See these earlier blog entries for a detailed analysis of the benchmark and the workload produced by MLPerf Storage:
- Regarded as the best PCIe Gen4 SSD for AI storage, the Micron 9400 NVMe SSD
- MLPerf Storage on the Micron 9400 NVMe SSD: storage for AI training
Let’s now discuss the test WEKA cluster
Earlier this year, they colleague Sujit wrote a post outlining the cluster’s performance in synthetic workloads.
Six storage nodes comprise the cluster, and the configuration of each node is as follows:
- The AS-1115CS-TNR Supermicro
- Processor AMD EPYC 9554P single-socket
- 64 cores, 3.75 GHz boost, and 3.1 GHz base
- Micron DDR5 DRAM, 384 GB
- 30TB, 10 Micron 6500 ION SSDs
- 400 GbE networking
This cluster can handle 838TB of capacity overall and can reach 200 GB/s for workloads with a high queue depth.
Let’s now take a closer look at this cluster’s MLPerf Storage performance
A brief note: Since the data have not been submitted for evaluation to MLPerf Storage, they are unvalidated. Changes are also being made to the MLPerf Storage benchmark from version 0.5 to the upcoming version for the first 2024 release. Utilizing the same methodology as the v0.5 release, the values displayed here share a barrier between accelerators in a client and independent datasets for each client.
In the 0.5 version, the MLPerf Storage benchmark simulates NVIDIA V100 accelerators. There are sixteen V100 accelerators on the NVIDIA DGX-2 server. The number of clients supported for this testing is displayed on the WEKA cluster, where each client simulates 16 V100 accelerators, similar to the NVIDIA DGX-2.
Furthermore, Unet3D and BERT, two distinct models, are implemented in MLPerf Storage benchmark version 0.5. Testing reveals that BERT does not produce a substantial amount of storage traffic, hence the testing here will concentrate on Unet3D. (Unet3D is a model for 3D medical imaging.)
Micron 6500 ion ssd specs
For a specific number of client nodes, the overall throughput to the storage system is displayed in this graphic. Recall that there are 16 emulated accelerators on each node. Additionally, for a given number of nodes and accelerators to be deemed a “success,” they must maintain an accelerator utilization rate of greater than 90%. The accelerators are idle while they wait for data if their percentage falls below 90%.
The six-node WEKA storage cluster can handle 16 clients, each of which can imitate 16 accelerators, for a total of 256 emulated accelerators, and achieve a throughput of 91 GB/s.

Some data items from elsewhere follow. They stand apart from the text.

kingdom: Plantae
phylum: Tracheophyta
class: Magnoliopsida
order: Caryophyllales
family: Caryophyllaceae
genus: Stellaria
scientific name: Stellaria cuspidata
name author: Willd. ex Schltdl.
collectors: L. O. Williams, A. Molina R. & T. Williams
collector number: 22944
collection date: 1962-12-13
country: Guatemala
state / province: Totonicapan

With 16 V100 GPUs per system, this performance is equivalent to 16 NVIDIA DGX-2 systems, which is an astonishingly large number of AI systems powered by a six-node WEKA cluster.
The V100 is a PCIe Gen3 GPU, and NVIDIA’s GPU generations are advancing at a rate that is far faster than PCIe and platform generations. They discover that an emulated NVIDIA A100 GPU performs this workload four times quicker in a single-node system.
They may calculate that this WEKA deployment would handle eight DGX A100 systems (each with eight A100 GPUs) at a maximum throughput of 91 GB/s.
Future-focused AI training servers, such as the H100 / H200 (PCIe Gen5) and X100 (PCIe Gen6) models, are expected to push extremely high throughput.
As of right now, the Micron 6500 ION SSD and WEKA storage offer the ideal balance of scalability, performance, and capacity for your AI workloads.